━━━━━ DATA TO USE
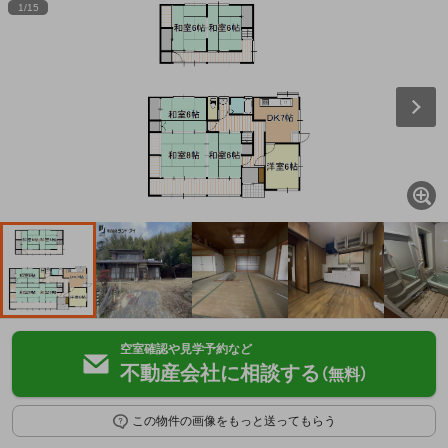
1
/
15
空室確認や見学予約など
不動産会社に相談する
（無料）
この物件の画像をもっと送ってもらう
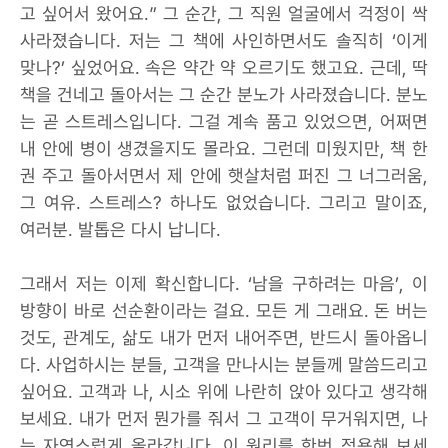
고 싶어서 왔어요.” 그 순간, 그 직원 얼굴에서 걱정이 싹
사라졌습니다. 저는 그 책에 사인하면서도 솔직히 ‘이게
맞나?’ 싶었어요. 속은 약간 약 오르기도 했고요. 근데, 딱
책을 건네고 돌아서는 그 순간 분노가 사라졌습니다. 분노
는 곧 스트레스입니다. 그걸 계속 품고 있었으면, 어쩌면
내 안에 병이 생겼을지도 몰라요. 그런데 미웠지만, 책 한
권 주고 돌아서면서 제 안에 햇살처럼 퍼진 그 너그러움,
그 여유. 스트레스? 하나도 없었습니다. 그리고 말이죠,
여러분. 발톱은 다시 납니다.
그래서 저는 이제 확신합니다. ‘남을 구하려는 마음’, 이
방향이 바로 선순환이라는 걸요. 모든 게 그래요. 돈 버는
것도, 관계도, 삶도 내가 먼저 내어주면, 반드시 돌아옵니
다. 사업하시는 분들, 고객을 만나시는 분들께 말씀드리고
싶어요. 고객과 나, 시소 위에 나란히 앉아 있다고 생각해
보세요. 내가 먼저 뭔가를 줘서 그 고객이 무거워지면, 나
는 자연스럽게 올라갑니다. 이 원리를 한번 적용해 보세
━━━━━━━━━━
━━━━━ DATA TO USE
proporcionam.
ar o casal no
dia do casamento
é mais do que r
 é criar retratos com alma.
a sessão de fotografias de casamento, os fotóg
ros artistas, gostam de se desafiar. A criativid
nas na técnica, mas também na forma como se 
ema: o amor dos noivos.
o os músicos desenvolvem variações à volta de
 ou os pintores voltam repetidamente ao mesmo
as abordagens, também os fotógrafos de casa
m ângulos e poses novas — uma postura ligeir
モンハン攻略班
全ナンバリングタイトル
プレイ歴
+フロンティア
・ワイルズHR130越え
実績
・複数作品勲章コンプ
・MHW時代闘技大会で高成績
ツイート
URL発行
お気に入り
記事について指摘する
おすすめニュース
━━━━━━━━━━
TASK BRIEF.
Find the lines above with the word "também". Copy them out.

ANSWER FOR THE TASK.
nas na técnica, mas também na forma como se 
as abordagens, também os fotógrafos de casa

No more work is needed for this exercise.